■ TASK DETAILS
Copy out the listing below word for word, leaving out the pictures.

Collected data:
==============================

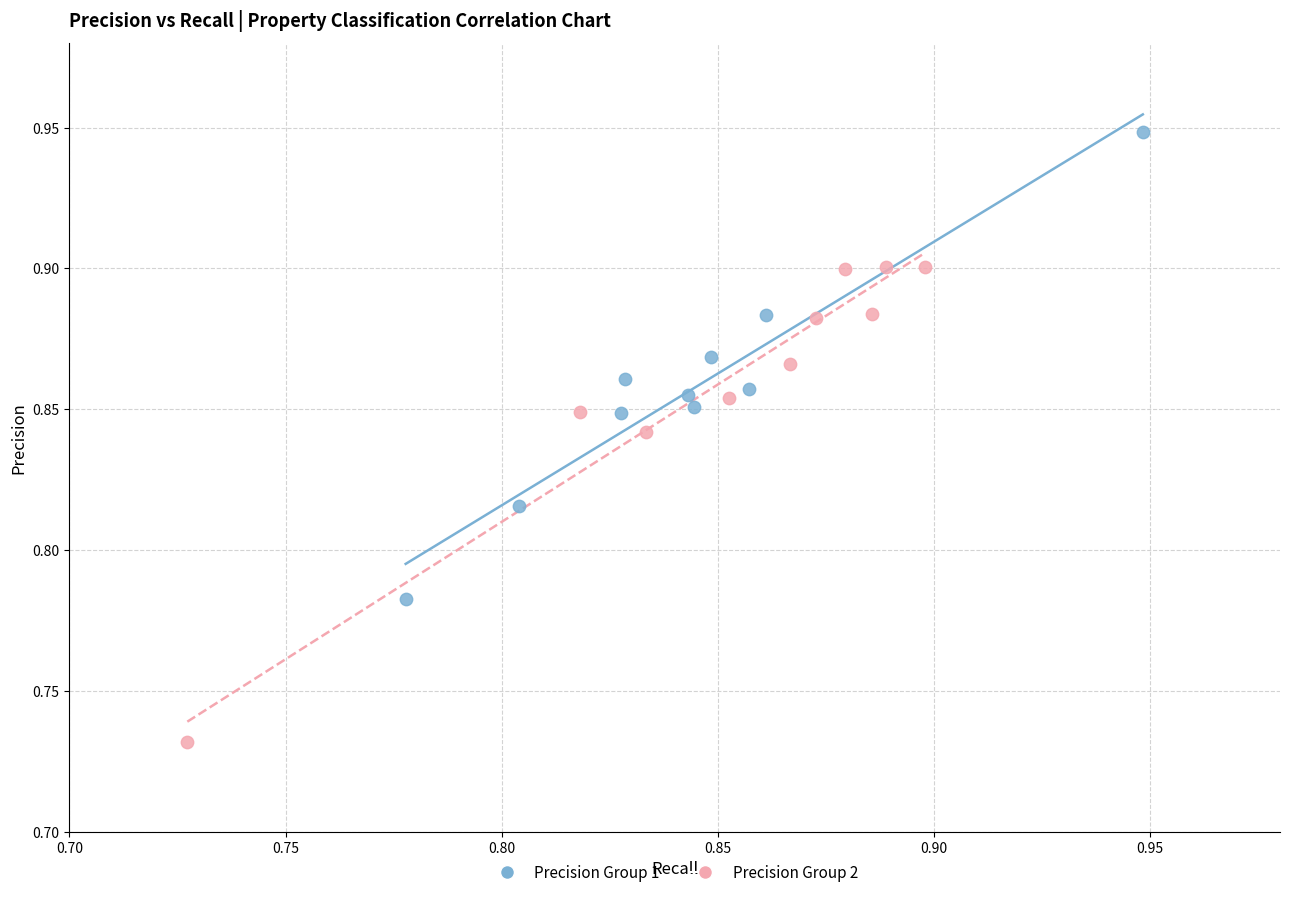

Which series has the widest spread of Y values?

Precision Group 2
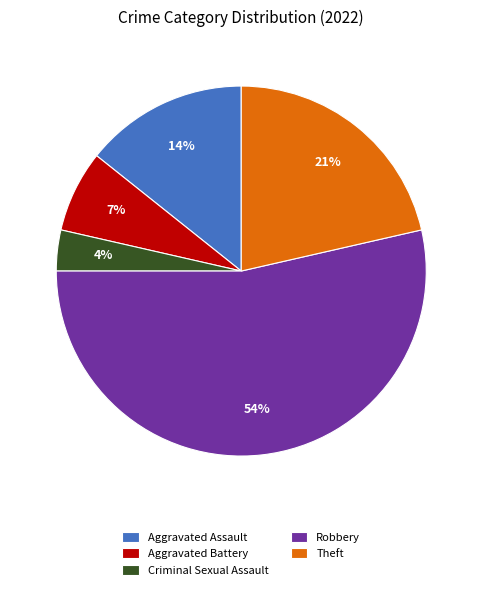

The Theft slice represents 7% of the pie. True or false?

False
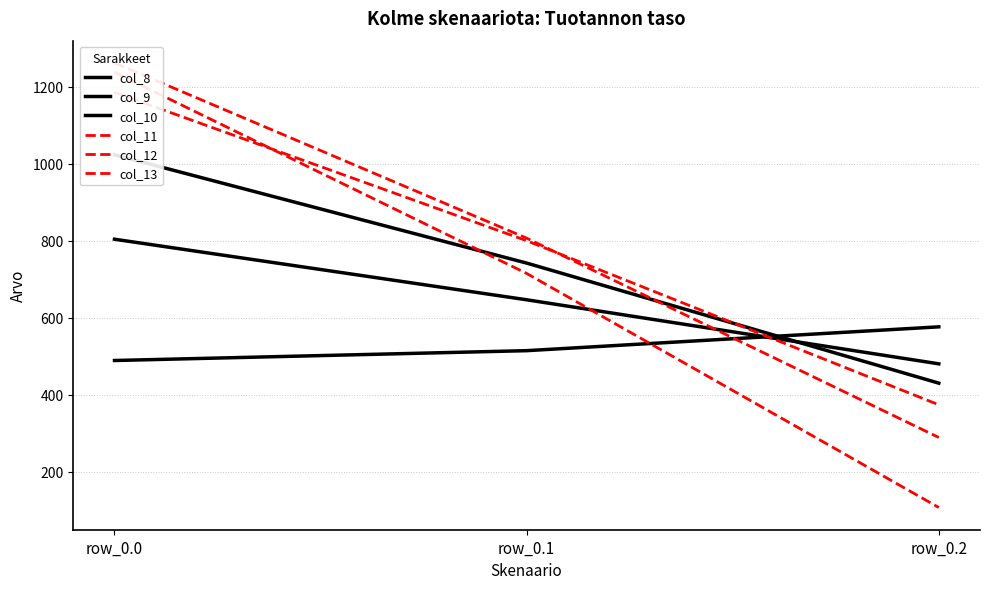

Reading left to right, extract all data points from this chart.

col_8: 489.3	514.8	576.6
col_9: 804.0	646.9	480.7
col_10: 1023.2	742.1	430.5
col_11: 1185.2	800.2	374.4
col_12: 1261.6	806.9	289.5
col_13: 1237.4	715.3	107.8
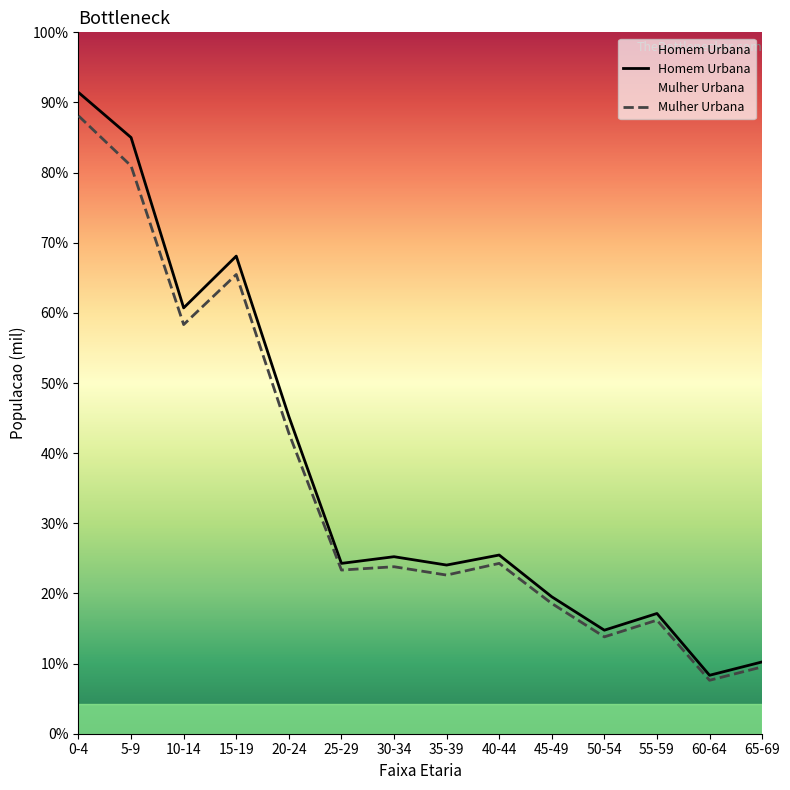

How many categories are shown in the chart?

14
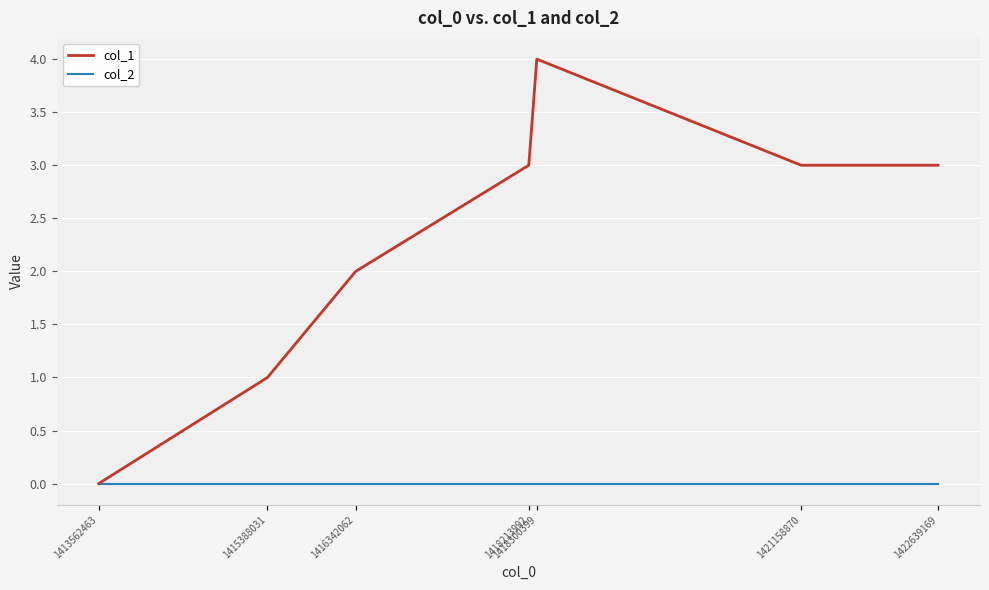

Does the chart have visible grid lines?

Yes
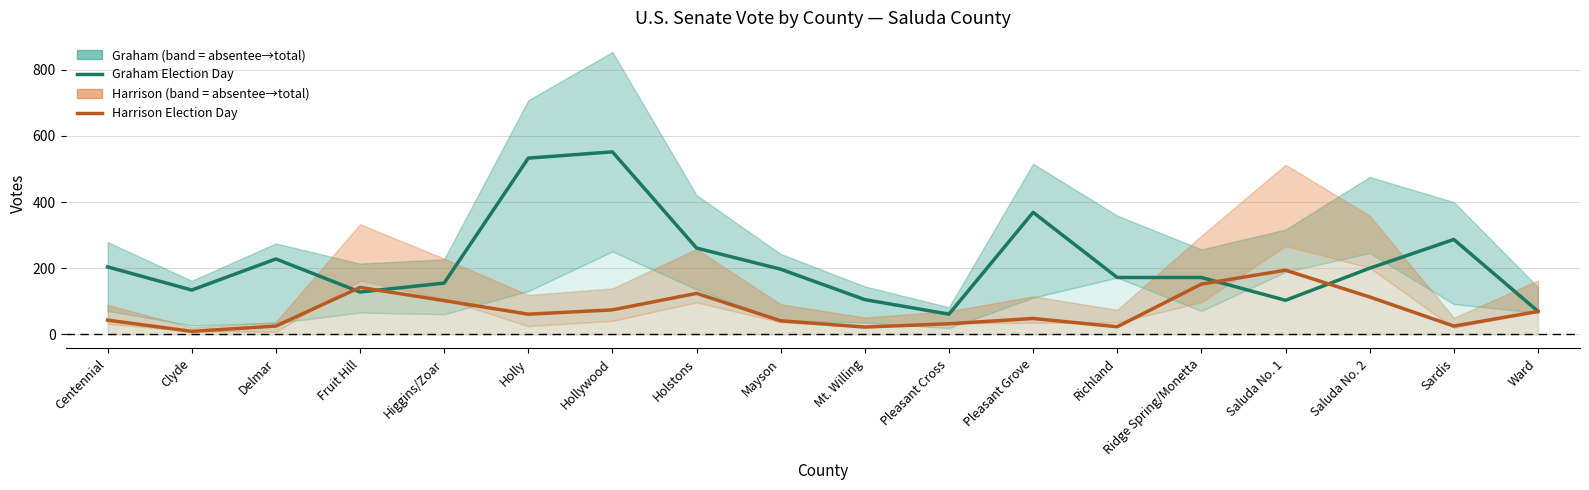

In Graham Election Day, how many points are higher than both neighbors (excluding endpoints)?

4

==============================

■ SOLUTION
Which series has the widest spread of Y values?

Precision Group 2

The Theft slice represents 7% of the pie. True or false?

False

Reading left to right, extract all data points from this chart.

col_8: 489.3	514.8	576.6
col_9: 804.0	646.9	480.7
col_10: 1023.2	742.1	430.5
col_11: 1185.2	800.2	374.4
col_12: 1261.6	806.9	289.5
col_13: 1237.4	715.3	107.8

How many categories are shown in the chart?

14

Does the chart have visible grid lines?

Yes

In Graham Election Day, how many points are higher than both neighbors (excluding endpoints)?

4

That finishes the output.